Die neue Ausgabe ist seit 29. Oktober 2009 im Bahnhofsbuchhandel und über Internetbestellung erhältlich.

Mit Beihefter "Krebs als Chance"

Ein Lichtblick auf dem Strommarkt

10.07.2007


"Grüne" Idee und erfolgreiches Unternehmenskonzept

Warnungen vor den Folgen unserer Zivilisationsgebaren gab es schon Jahrzehnte. Sie wurden in den Wind geschlagen. Ökonomische Interessen standen gegen ökologische Lösungen. Jetzt scheint das anders zu sein. Auf einmal! Klimawandel wurde zum Schlagwort. Wissenschaftler streiten sich nur noch wenig über die Fakten. Die Gesellschaft reibt sich die Augen. Fünf vor zwölf? Fünf nach zwölf? Kommt der Ökozug in Fahrt? Wer bestimmt die Fahrtrichtung? Die bisherigen Bremser, die jetzt aufspringen? Oder doch lieber die Vorreiter?

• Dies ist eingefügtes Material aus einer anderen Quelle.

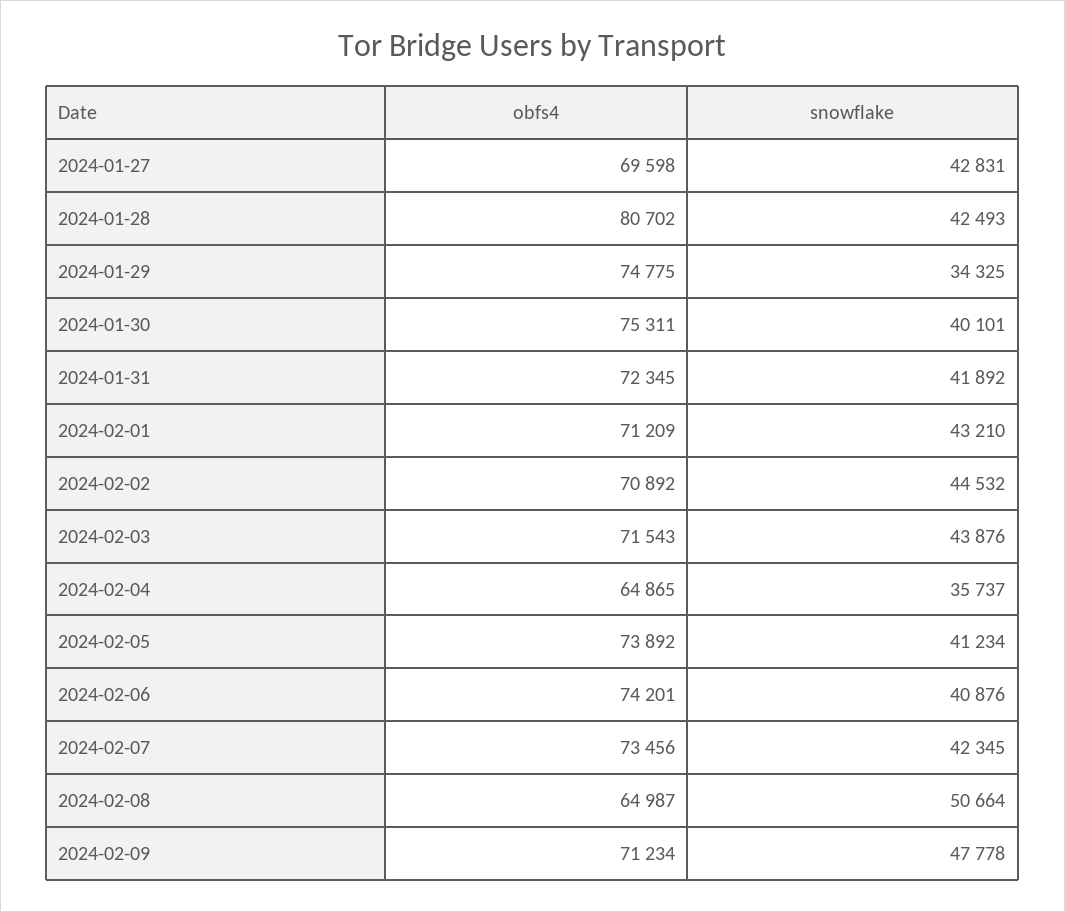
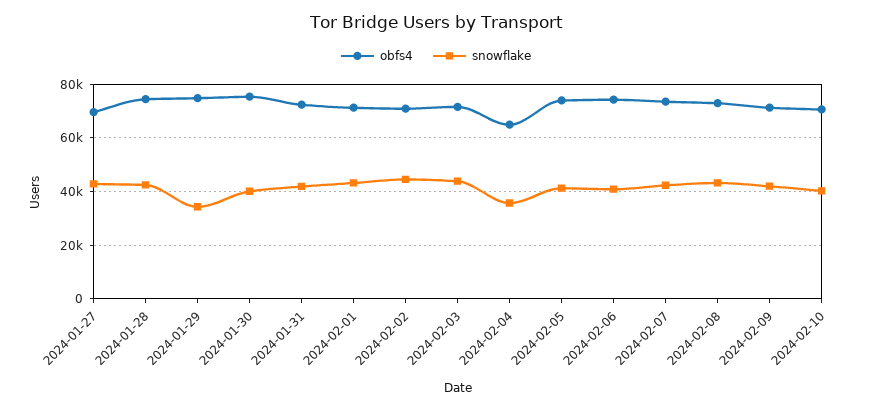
  {
    "obfs4": {
      "2024-01-27": 69598,
-     "2024-01-28": 80702,
+     "2024-01-28": 75000,
      "2024-01-29": 74775,
      "2024-01-30": 75311,
      "2024-01-31": 72345,
      "2024-02-01": 71209,
      "2024-02-02": 70892,
      "2024-02-03": 71543,
      "2024-02-04": 64865,
      "2024-02-05": 73892,
      "2024-02-06": 74201,
      "2024-02-07": 73456,
-     "2024-02-08": 64987,
+     "2024-02-08": 72500,
-     "2024-02-09": 71234
+     "2024-02-09": 71234,
+     "2024-02-10": 70000
    },
    "snowflake": {
      "2024-01-27": 42831,
      "2024-01-28": 42493,
      "2024-01-29": 34325,
      "2024-01-30": 40101,
      "2024-01-31": 41892,
      "2024-02-01": 43210,
      "2024-02-02": 44532,
      "2024-02-03": 43876,
      "2024-02-04": 35737,
      "2024-02-05": 41234,
      "2024-02-06": 40876,
      "2024-02-07": 42345,
-     "2024-02-08": 50664,
+     "2024-02-08": 42500,
-     "2024-02-09": 47778
+     "2024-02-09": 42500,
+     "2024-02-10": 40000
    }
  }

PROVOkant besuchte einen von ihnen: das alternative Hamburger Stromunternehmen „LichtBlick“ und befragte dessen Sprecher Gero Lücking.

(…)

Atomstrom ist nicht in Ihrem Mix?

Nein. Garantiert nicht.

Verlangt die Gefahr des Klimawandels nicht, die emissionsarme Kernenergie doch länger zu nutzen?

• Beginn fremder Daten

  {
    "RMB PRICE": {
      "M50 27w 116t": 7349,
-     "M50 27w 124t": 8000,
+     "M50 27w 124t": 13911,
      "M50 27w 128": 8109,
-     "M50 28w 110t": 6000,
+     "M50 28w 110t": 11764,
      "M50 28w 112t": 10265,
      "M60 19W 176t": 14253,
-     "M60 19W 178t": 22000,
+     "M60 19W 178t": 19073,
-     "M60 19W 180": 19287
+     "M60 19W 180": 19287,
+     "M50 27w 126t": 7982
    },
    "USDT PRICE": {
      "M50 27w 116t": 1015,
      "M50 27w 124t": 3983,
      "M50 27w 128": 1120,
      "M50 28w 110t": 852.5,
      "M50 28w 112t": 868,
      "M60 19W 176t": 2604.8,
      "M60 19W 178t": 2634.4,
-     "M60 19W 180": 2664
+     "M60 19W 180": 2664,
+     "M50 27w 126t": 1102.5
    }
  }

Das ist ein gefährlicher Trugschluss. Viele Leute haben Tschernobyl vergessen, wir nicht. Das Risiko eines Unfalls ist auch heute real. Und unvertretbar. Nach wie vor. Die Risiken nehmen sogar zu, je älter die Anlagen werden und je mehr Meiler in Betrieb sind und genommen werden.

Die Industrie sagt: Unsere Kernkraftwerke sind sicher. Ist Tschernobyl inzwischen nur eine Vogelscheuche?

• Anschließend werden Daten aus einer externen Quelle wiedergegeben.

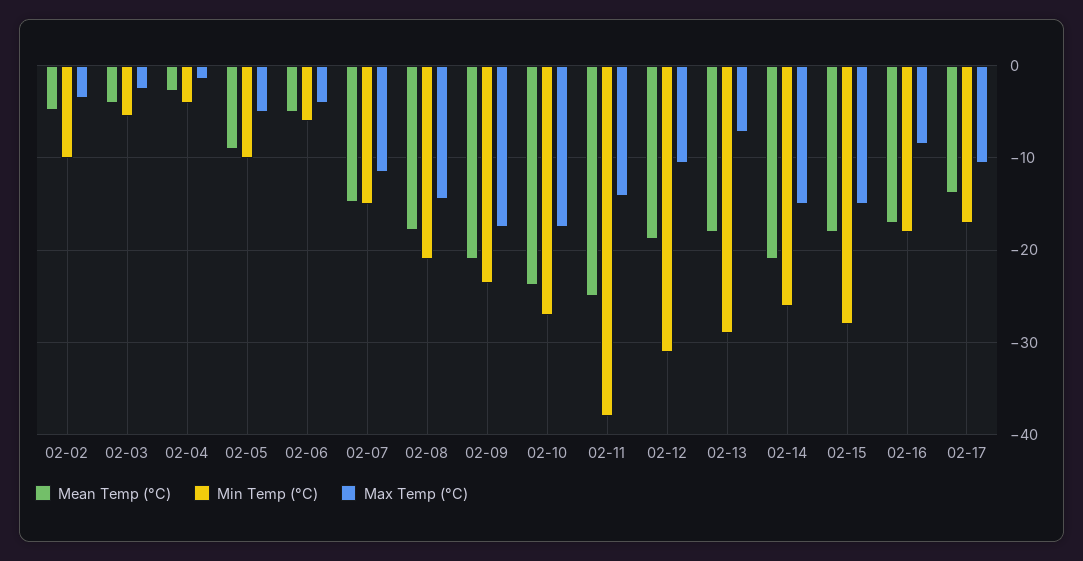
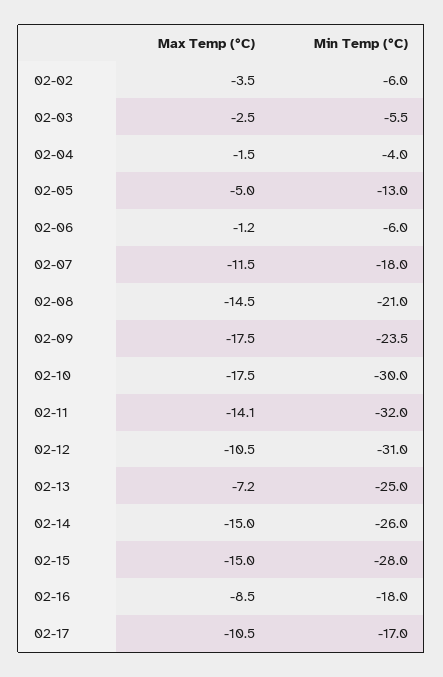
  {
-   "Mean Temp (°C)": {
-     "02-02": -5,
-     "02-03": -4,
-     "02-04": -3,
-     "02-05": -9,
-     "02-06": -5,
-     "02-07": -15,
-     "02-08": -18,
-     "02-09": -21,
-     "02-10": -24,
-     "02-11": -25,
-     "02-12": -19,
-     "02-13": -18,
-     "02-14": -21,
-     "02-15": -18,
-     "02-16": -17,
-     "02-17": -14
-   },
    "Min Temp (°C)": {
-     "02-02": -10,
+     "02-02": -6,
      "02-03": -5.5,
      "02-04": -4,
-     "02-05": -10,
+     "02-05": -13,
      "02-06": -6,
-     "02-07": -15,
+     "02-07": -18,
      "02-08": -21,
      "02-09": -23.5,
-     "02-10": -27,
+     "02-10": -30,
-     "02-11": -38,
+     "02-11": -32,
      "02-12": -31,
-     "02-13": -29,
+     "02-13": -25,
      "02-14": -26,
      "02-15": -28,
      "02-16": -18,
      "02-17": -17
    },
    "Max Temp (°C)": {
      "02-02": -3.5,
      "02-03": -2.5,
      "02-04": -1.5,
      "02-05": -5,
-     "02-06": -4,
+     "02-06": -1.2,
      "02-07": -11.5,
      "02-08": -14.5,
      "02-09": -17.5,
      "02-10": -17.5,
      "02-11": -14.1,
      "02-12": -10.5,
      "02-13": -7.2,
      "02-14": -15,
      "02-15": -15,
      "02-16": -8.5,
      "02-17": -10.5
    }
  }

Nein. Die gravierenden Vorfälle in den Vattenfall-Reaktoren Schwedens in jüngster Zeit zeigen: Es kann jeden Tag und überall schief gehen. Auch Deutschland bleibt von Pannen nicht verschont, das belegt die gerade veröffentlichte Pannenstatistik. Weltweit kommt es jedes Jahr zu mehreren Tausend Störfällen. (…)

Muss alles Gute und Notwendige immer erst warten, bis damit Geld zu machen ist?

Man mag das bedauern, aber so ist die Realität. Im Strommarkt mussten wir allerdings auch auf die Abschaffung der Monopole warten. Jetzt kann der Markt helfen, Probleme der Gesellschaft zu lösen. Über die Nachfragemacht der Verbraucher. Wer sich z. B. entscheidet, zu einem Ökostrom-Anbieter zu wechseln, bezieht nicht nur Position. Er beschleunigt auch die überfällige Energiewende. Er fällt eine kleine, aber sehr wichtige energiepolitische Entscheidung. Als Kunde ist der „kleine Mann“ nicht ohne Macht.